* **Texto citado**
---

Recientemente, todos vimos la ignominiosa violación de derechos humanos en Venezuela cuando, al intentar acercar a su país ayuda humanitaria para socorrer a los hambrientos y enfermos, los voluntarios recibieron represión policial y tiros de milicias ilegales asesinas que responden al régimen. Los pocos camiones cargados de ayuda humanitaria que lograron cruzar la frontera fueron prendidos fuegos, destruyéndose la mercadería que contenían, vital para muchos venezolanos.
La población venezolana es, seguramente, una de las más pacíficas del mundo. Hace 20 años que sufre un proceso totalitario de concentración de poder y riqueza en los gobernantes que los asfixia económica y socialmente. Y todavía tienen que soportar, en paralelo, que se burlen de ellos, los humillen, los maltraten y los maten por pensar distinto o por querer intentar aspirar a una vida mejor para ellos y para sus familiares y seres queridos.
La maldad del enfermo de poder no tiene límites. La perversidad del totalitarismo es proporcional a su impunidad. Y eso es buena parte del problema en Venezuela. Nicolás Maduro y sus secuaces se sienten (con fundamento, porque hasta ahora lo han sido) total y absolutamente impunes. Son dueños y señores de todo el aparato estatal. No hay ningún órgano que pueda limitarlos ni controlarlos. Han recibido de parte de Cuba (que a su vez lo recibió de la ex URSS) un know how totalitario muy refinado, que les permite saber qué hacer en cada ocasión para lograr hacer avanzar el sistema de opresión, persecución y muerte que los mantiene en el poder. Manejan ilegalmente infinitos recursos tanto del petróleo de los venezolanos (que es cada vez menos por la desidia y la corrupción del propio régimen) como también del narcotráfico y el crimen organizado que azotan a Latinoamérica.
La oposición política venezolana ha actuado con una templanza y una racionalidad sin parangón. Los líderes de la oposición se han enfrentado a una dictadura brutal, han sido golpeados por milicias chavistas incluso dentro del edificio de la Asamblea Nacional, han desafiado al régimen bajo el costo de terminar presos, hacinados y torturados, han tenido que competir en elecciones tramposas sin acceso a los medios y contra una inmensa maquinaria propagandística, fraudulenta y clientelar pero, así y todo, nunca abandonaron el discurso apaciguador y pacifista.

---

* **Datos registrados**
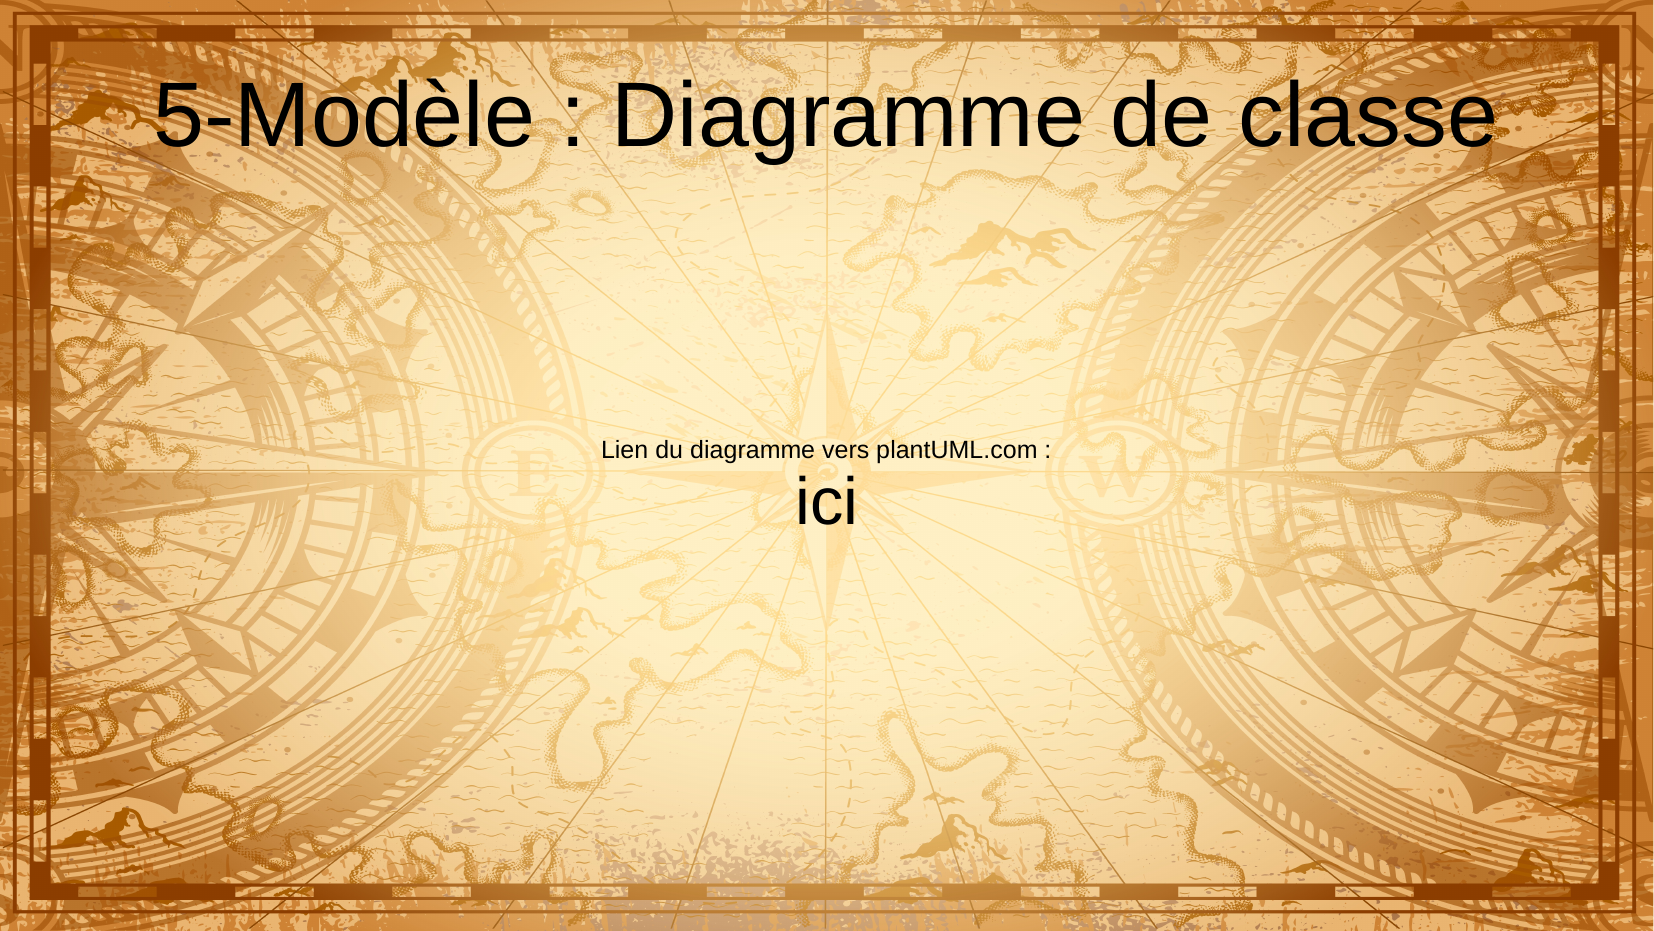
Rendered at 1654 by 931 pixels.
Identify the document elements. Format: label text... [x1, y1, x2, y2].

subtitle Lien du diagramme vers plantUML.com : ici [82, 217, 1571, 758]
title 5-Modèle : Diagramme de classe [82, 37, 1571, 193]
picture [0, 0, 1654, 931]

---

* **Solicitud 1**
Según el texto sobre Venezuela, ¿qué ocurrió con los camiones de ayuda humanitaria que lograron cruzar la frontera?
* **Solicitud 2**
Transcriba literalmente el pasaje del texto sobre Venezuela que comienza con "Recientemente, todos vimos" y continúa hasta "para muchos venezolanos.".

* **Respuesta 1**
Fueron prendidos fuego y se destruyó la mercadería que contenían.

* **Respuesta 2**
Recientemente, todos vimos la ignominiosa violación de derechos humanos en Venezuela cuando, al intentar acercar a su país ayuda humanitaria para socorrer a los hambrientos y enfermos, los voluntarios recibieron represión policial y tiros de milicias ilegales asesinas que responden al régimen. Los pocos camiones cargados de ayuda humanitaria que lograron cruzar la frontera fueron prendidos fuegos, destruyéndose la mercadería que contenían, vital para muchos venezolanos.